▸ **HOW TO COMPLETE THIS TASK**
Reproduce exactly, and only, the lines below from the one containing "ния, подписанного на" through the one containing "асок и планирует".

(PROVIDED ENTRIES begins)

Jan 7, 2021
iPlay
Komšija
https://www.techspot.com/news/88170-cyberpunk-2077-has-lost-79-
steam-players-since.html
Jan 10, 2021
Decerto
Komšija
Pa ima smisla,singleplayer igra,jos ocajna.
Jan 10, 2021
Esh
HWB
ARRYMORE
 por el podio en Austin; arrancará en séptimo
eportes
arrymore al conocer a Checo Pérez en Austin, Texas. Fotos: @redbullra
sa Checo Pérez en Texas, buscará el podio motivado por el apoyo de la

(PROVIDED ENTRIES ends)
(PROVIDED ENTRIES begins)

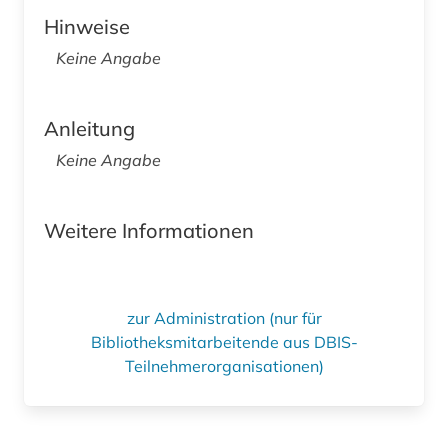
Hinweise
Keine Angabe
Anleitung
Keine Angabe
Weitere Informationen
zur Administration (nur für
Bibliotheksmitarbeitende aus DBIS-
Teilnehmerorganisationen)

(PROVIDED ENTRIES ends)
(PROVIDED ENTRIES begins)

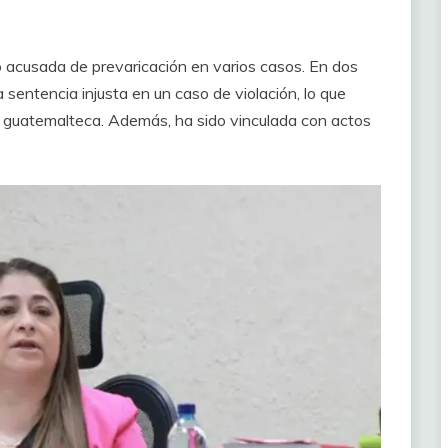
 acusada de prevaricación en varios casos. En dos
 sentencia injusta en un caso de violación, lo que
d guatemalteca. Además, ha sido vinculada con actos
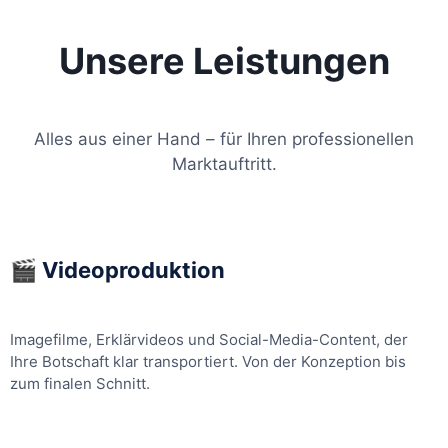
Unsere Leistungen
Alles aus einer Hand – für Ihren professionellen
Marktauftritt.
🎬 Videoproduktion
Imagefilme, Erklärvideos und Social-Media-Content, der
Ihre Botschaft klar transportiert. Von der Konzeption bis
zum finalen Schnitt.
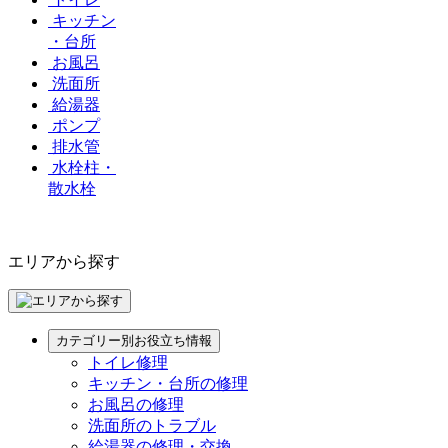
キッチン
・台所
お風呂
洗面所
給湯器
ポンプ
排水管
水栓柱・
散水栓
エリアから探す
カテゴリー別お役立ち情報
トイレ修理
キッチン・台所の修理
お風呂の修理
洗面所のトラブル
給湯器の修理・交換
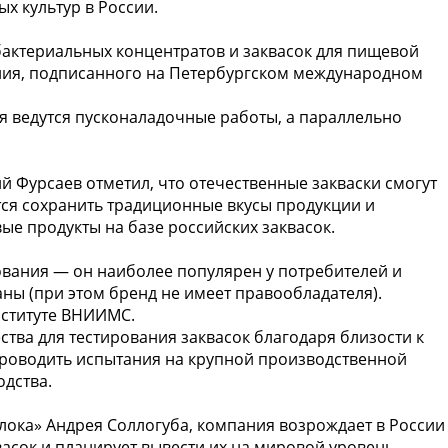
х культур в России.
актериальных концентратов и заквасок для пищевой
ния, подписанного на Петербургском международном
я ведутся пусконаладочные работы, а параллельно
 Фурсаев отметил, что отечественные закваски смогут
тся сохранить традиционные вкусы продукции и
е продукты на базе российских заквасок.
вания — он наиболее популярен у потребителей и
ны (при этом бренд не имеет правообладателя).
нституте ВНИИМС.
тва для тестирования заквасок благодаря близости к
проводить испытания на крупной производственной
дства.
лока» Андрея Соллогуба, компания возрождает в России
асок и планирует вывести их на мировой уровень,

(PROVIDED ENTRIES ends)

▸ **RESPONSE AREA**
ния, подписанного на Петербургском международном
я ведутся пусконаладочные работы, а параллельно
 Фурсаев отметил, что отечественные закваски смогут
тся сохранить традиционные вкусы продукции и
е продукты на базе российских заквасок.
вания — он наиболее популярен у потребителей и
ны (при этом бренд не имеет правообладателя).
нституте ВНИИМС.
тва для тестирования заквасок благодаря близости к
проводить испытания на крупной производственной
дства.
лока» Андрея Соллогуба, компания возрождает в России
асок и планирует вывести их на мировой уровень,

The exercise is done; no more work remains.